Avukat Demirhan Bianet’e yaptığı açıklamada, müvekkili Selda Karataş’ın yargılandığı Ağır Ceza Mahkemesinin ara kararında ihsası rey yaptığını belirterek heyeti reddettiklerini, normalde kabul edilmeyen bu talebin bu kez kabul edildiğine şaşırdıklarını anlattı:

“Bu aşamadan itibaren, hiç işletilmeyen bir mekanizma olan reddi hakim kararı sonrası süreçle tanıştık. Pandeminin de araya girmesiyle, yeni heyeti göremedik ancak isimlerini tutuk inceleme zabıtlarında gördük. İhsas-ı rey teşkil eden tutukluluğun devamı gerekçelerini kopyalayıp yapıştırmışlardı. Ne imzalarının yer aldığı zabıtlardaki tutukluluğun devamı kararlarından ne de duruşmanın bırakıldığı saatten, hiçbir şeyden haberleri yoktu.”

MAHKEME DOSYADAN HABERDAR DEĞİL

Dosyanın gönderildiği yeni mahkemenin kapısında, o günkü duruşmalar arasında bu dosya yer almıyordu.

Tutanağa göre mahkeme bu dosyadan pek de haberdar değildi:

“Sanıklar, sanık müdafileri, müştekiler, müşteki vekili ve tanıklara yapılan tebligat gereğince duruşmanın görüleceği 3 Temmuz’da saat 10.00’da duruşma salonu önündeydik. Lakin salonun kapısına asılı duruşma listesinde bizim dosyamıza dair bir bilgi yoktu.

“Mübaşire sorduk, bu dosyadan haberinin olmadığını söyledi. Mahkeme kalemine gittik, kalem müdürü dosyamızı kendi dosyaları bitince akşama doğru alacaklarını söyledi. Mahkeme Başkanı Ersin Öztürk’le yaptığımız görüşme sonucu 10.00’da başlaması gereken duruşma, saat 13.05’te başlayabildi.”

Zaten hâkim, karar öncesinde “dosyaya hakim olmadığını” sadece iddianameyi okuyabildiğini de duruşmada söyledi.

HAKİM: BİZİ DE REDDETSEYDİ KURTULSAYDIK

Duruşmada tutuklu sanık Selda Karataş’ın SEGBİS bağlantısı beklenirken mahkeme başkanı salondakilere dönük bir şekilde, “Benimle aynı derecedeki bir makam beni nasıl tayin eder anlam veremiyorum” diyerek reddi hakim sonucu dosyanın kendilerine verilmesinden şikayet etti.

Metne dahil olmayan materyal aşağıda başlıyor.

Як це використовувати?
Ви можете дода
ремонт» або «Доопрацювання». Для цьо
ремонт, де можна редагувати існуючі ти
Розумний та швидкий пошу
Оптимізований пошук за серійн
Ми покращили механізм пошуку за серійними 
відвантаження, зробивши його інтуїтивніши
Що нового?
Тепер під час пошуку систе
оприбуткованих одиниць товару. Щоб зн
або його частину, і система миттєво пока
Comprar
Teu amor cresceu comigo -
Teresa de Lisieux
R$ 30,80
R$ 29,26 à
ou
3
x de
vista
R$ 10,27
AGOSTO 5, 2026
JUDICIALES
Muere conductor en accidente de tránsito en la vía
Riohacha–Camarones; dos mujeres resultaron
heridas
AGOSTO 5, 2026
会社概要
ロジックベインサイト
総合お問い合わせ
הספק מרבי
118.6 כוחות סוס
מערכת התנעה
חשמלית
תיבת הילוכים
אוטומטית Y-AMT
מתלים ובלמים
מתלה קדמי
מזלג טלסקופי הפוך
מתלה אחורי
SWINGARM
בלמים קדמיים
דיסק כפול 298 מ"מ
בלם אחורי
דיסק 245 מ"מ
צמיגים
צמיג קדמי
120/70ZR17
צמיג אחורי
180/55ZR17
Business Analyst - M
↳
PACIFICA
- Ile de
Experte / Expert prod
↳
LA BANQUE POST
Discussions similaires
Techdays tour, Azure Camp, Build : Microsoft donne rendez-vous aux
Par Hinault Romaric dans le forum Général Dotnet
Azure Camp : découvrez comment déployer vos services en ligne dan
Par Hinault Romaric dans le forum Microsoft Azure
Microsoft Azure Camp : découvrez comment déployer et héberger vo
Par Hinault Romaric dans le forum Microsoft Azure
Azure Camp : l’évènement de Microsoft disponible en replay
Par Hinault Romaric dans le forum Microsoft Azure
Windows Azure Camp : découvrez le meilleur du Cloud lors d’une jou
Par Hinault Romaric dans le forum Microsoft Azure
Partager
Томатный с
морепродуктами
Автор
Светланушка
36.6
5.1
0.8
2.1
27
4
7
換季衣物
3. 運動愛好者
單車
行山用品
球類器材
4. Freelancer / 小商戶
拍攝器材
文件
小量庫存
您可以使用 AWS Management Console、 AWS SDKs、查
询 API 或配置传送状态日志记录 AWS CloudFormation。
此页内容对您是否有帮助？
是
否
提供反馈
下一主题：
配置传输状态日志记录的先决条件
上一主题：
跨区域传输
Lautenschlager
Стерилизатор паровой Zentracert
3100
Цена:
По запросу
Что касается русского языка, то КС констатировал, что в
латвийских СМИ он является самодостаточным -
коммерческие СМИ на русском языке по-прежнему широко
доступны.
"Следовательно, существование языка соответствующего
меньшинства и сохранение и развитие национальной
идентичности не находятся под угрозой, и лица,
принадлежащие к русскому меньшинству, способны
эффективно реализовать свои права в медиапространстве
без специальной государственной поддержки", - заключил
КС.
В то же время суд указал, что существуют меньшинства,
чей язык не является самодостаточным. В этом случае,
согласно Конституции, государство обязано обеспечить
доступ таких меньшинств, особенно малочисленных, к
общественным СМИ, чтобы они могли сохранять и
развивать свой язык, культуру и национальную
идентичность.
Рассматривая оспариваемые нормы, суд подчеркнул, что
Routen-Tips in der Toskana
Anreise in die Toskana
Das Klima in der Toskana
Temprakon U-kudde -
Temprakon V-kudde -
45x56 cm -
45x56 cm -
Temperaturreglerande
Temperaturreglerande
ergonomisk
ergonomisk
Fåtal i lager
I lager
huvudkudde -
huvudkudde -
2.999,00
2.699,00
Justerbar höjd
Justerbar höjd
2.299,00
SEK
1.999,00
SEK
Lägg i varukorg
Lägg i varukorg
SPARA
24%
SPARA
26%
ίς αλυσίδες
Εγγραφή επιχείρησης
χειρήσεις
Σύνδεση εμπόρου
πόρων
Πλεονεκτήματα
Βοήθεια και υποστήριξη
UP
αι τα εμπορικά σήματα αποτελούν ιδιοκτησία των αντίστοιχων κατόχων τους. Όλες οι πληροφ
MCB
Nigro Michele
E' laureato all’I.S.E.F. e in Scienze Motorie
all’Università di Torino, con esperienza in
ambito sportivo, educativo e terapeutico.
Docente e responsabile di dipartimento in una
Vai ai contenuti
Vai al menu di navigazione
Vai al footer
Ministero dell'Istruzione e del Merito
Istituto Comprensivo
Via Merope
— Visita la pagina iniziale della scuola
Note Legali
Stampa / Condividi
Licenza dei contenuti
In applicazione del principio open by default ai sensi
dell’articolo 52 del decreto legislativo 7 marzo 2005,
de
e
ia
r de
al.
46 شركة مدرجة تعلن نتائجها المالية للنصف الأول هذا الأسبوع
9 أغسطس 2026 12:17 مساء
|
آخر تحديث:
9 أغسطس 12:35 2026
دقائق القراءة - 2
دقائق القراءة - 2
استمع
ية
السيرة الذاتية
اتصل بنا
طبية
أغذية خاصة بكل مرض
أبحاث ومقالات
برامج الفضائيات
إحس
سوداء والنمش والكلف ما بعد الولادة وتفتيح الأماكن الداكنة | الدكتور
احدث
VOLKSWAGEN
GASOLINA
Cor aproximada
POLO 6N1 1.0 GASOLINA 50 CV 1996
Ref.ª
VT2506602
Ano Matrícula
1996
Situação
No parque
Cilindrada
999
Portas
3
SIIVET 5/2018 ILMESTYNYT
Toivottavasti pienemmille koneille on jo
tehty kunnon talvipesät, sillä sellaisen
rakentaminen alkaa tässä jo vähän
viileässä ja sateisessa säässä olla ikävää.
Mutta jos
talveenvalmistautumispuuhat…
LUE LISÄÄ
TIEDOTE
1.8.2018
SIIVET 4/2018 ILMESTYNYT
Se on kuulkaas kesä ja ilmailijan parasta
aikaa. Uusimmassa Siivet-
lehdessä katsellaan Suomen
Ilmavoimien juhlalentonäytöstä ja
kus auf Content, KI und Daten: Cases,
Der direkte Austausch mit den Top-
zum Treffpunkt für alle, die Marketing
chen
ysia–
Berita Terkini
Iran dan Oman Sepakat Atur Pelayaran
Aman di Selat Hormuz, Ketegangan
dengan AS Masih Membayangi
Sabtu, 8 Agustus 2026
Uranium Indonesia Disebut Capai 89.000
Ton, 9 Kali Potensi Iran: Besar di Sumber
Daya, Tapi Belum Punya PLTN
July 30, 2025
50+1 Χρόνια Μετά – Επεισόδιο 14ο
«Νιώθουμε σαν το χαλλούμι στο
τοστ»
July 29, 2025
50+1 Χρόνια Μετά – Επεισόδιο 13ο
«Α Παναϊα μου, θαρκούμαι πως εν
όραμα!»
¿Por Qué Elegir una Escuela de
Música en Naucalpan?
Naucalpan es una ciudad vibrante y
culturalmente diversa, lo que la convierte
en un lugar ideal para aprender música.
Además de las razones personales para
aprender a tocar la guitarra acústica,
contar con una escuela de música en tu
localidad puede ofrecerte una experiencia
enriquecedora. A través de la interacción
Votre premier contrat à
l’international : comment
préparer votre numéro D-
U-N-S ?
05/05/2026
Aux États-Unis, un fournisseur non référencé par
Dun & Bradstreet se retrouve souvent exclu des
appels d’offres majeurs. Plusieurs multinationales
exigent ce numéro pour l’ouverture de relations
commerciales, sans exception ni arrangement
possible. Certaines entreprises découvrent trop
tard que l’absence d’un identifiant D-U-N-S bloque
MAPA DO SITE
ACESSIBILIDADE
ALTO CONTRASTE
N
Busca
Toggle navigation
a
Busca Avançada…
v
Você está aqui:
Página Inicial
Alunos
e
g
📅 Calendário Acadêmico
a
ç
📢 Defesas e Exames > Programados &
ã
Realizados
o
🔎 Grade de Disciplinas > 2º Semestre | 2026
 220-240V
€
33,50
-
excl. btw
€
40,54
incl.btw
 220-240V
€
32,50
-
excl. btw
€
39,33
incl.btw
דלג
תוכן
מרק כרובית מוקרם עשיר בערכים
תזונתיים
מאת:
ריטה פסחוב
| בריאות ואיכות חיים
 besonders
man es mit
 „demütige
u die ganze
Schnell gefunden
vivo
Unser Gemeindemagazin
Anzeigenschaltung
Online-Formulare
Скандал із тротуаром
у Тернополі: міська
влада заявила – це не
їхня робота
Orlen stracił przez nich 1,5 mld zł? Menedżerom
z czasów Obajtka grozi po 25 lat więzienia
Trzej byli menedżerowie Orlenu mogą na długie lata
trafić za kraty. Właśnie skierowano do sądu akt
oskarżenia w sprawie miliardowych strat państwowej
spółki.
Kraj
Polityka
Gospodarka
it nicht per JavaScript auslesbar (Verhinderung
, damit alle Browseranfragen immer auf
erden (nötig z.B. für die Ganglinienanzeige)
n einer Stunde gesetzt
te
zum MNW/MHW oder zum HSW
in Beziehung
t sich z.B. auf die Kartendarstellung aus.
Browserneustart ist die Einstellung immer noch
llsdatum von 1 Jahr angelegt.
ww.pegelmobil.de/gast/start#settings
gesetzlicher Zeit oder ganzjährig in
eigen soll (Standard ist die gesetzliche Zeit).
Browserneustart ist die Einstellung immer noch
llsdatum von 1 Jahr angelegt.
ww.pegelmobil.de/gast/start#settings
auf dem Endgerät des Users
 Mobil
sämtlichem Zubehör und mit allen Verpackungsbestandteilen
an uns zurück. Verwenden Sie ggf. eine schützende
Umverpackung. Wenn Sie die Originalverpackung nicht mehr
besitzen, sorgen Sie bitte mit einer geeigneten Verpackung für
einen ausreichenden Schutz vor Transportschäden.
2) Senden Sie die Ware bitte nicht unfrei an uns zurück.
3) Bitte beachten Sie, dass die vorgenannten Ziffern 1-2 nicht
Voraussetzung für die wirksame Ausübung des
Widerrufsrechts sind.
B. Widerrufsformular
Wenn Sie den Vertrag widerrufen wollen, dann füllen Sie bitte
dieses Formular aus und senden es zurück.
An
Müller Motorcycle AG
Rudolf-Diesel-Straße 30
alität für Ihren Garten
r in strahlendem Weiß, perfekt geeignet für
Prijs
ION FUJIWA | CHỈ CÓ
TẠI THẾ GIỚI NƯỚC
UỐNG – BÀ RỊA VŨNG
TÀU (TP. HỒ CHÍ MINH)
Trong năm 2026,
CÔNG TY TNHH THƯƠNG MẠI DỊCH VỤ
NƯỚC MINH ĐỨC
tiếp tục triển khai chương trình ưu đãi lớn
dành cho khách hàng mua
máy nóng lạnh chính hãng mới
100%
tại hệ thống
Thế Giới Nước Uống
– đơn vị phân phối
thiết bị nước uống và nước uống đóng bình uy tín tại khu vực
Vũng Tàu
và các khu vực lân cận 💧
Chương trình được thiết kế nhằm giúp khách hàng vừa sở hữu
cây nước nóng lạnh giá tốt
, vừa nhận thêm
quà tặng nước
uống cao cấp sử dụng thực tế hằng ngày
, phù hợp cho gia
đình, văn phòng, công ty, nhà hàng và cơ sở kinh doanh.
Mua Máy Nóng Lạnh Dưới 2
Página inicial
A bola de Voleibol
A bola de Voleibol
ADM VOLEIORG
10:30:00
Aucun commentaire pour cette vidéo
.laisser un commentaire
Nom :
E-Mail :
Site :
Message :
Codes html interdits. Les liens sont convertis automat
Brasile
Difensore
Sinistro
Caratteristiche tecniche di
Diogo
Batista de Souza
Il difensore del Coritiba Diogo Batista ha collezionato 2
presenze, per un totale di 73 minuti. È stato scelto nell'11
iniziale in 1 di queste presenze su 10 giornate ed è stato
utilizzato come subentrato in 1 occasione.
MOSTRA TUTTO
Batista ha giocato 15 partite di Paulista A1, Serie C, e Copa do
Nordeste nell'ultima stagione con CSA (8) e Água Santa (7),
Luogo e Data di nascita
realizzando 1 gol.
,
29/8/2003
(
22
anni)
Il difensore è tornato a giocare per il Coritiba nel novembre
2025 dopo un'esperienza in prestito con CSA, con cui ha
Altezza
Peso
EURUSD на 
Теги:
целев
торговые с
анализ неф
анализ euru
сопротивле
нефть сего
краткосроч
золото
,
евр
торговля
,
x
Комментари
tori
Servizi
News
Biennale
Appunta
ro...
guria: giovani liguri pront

Tutanağa göre, bununla da kalmadı:

“Mahkeme Başkanı bu rahatsızlığını, tutuklu sanık Karataş tanıklardan birine sorusunu yöneltirken, kendi kendine konuşur vaziyette ‘Ah! Bizi de reddetseydi de kurtulsaydık’ diyerek kürsüye yakın avukatların duyacağı şekilde yakınarak da belirtti.”

SAVCI UYUDU, HAKİM ‘GÖZ TEMASINI KOPARMAYIN’ DEDİ

Tüm bunlar olurken savcı uyuyordu.

Demirhan’ın şikayetçi tutanağına bu durum şöyle yansıdı:

“Duruşmanın ortalarında duruşma savcısının uyuduğu görüldüğünden, sanık müdafi avukat Barzan Demirhan, mahkeme başkanına savcıyı göstererek bu şekilde duruşma olmaz demesi üzerine mahkeme başkanı, ‘Bakın ben duruşmayı çok dikkatli takip ediyorum, lütfen benimle göz temasınızı koparmayın’ diyerek durumu geçiştirmeye çalıştı. Bu konuşmalar olurken duruşma savcısı uyumaya devam etti.”

‘PANDEMİ DÖNEMİNDE OLMUŞ OLABİLİR…’

Duruşmada avukat Demirhan tahliye taleplerine ilişkin beyannında sanığın tutukluluk halinin devamına ilişkin gerekçeleri eleştirirken, mahkeme başkanı araya girerek “Ya böyle tutuk devam gerekçesi mi olur, ihsas-ı rey bu” dedi.

Avukat Demirhan da bunun üzerine, hakimin kendisinin de imzasının bulunduğu tutuk devam gerekçelerinin aynı olduğunu söyledi.

Mahkeme başkanı da kendini, “Ya pandemi döneminde böyle şeyler olmuş olabilir” diye savundu.

MAHKEMENİN İTİRAZDAN DA HABERİ YOK

Dosyada sadece iddianameyi okuduğunu belirtmiş olan mahkeme başkanı, ara kararında yine de tutukluluğun devamına hükmetti.

Sanık avukatlarına, “İstanbul 23. Ağır Ceza Mahkemesi'ne itiraz edebilirsiniz” dedi.

Avukat Demirhan da zaten bir hafta önce İstanbul 23. Ağır Ceza Mahkemesi'ne yönelik itiraz dilekçesi sunduklarını ancak bu mahkemenin dilekçeyi üst mahkemeye göndermediğini söyledi.

Mahkeme başkanı ise bundan haberi olmadığını ifade etti.

HAKİMİN E-İMZASINI BAŞKASI MI KULLANDI?

Bunun üzerine Avukat Barzan Demirhan mahkeme başkanına hitaben, “altında kendi imzası bulunan tutuk devam gerekçelerinden, duruşma saatinden ve başkanın incelemesinde olduğu söylenen itirazdan haberinin olmadığını, tüm bunlardan e-imzasını başkalarına kullandırdığının anlaşıldığı ve bu nedenle resmi evrakta sahtecilik ve görevi kötüye kullanma suçlarını işlediklerini” belirtti.

Anayasa’yı ihlal, örgüt üyeliği, kasten yaralama, mala zarar verme ve nitelikli yağma suçlarından yargılanan öğretmen Selda Karataş’ın avukatı Demirhan, olup biteni “Tutuklu müvekkilim başta olmak üzere, yargılanan tüm sanıkların hayatını etkileyecek bir yargılamanın yalnızca bir duruşmasında yaşananlar yargı öznelerinin acınası halini ortaya koyuyor” diye yorumladı.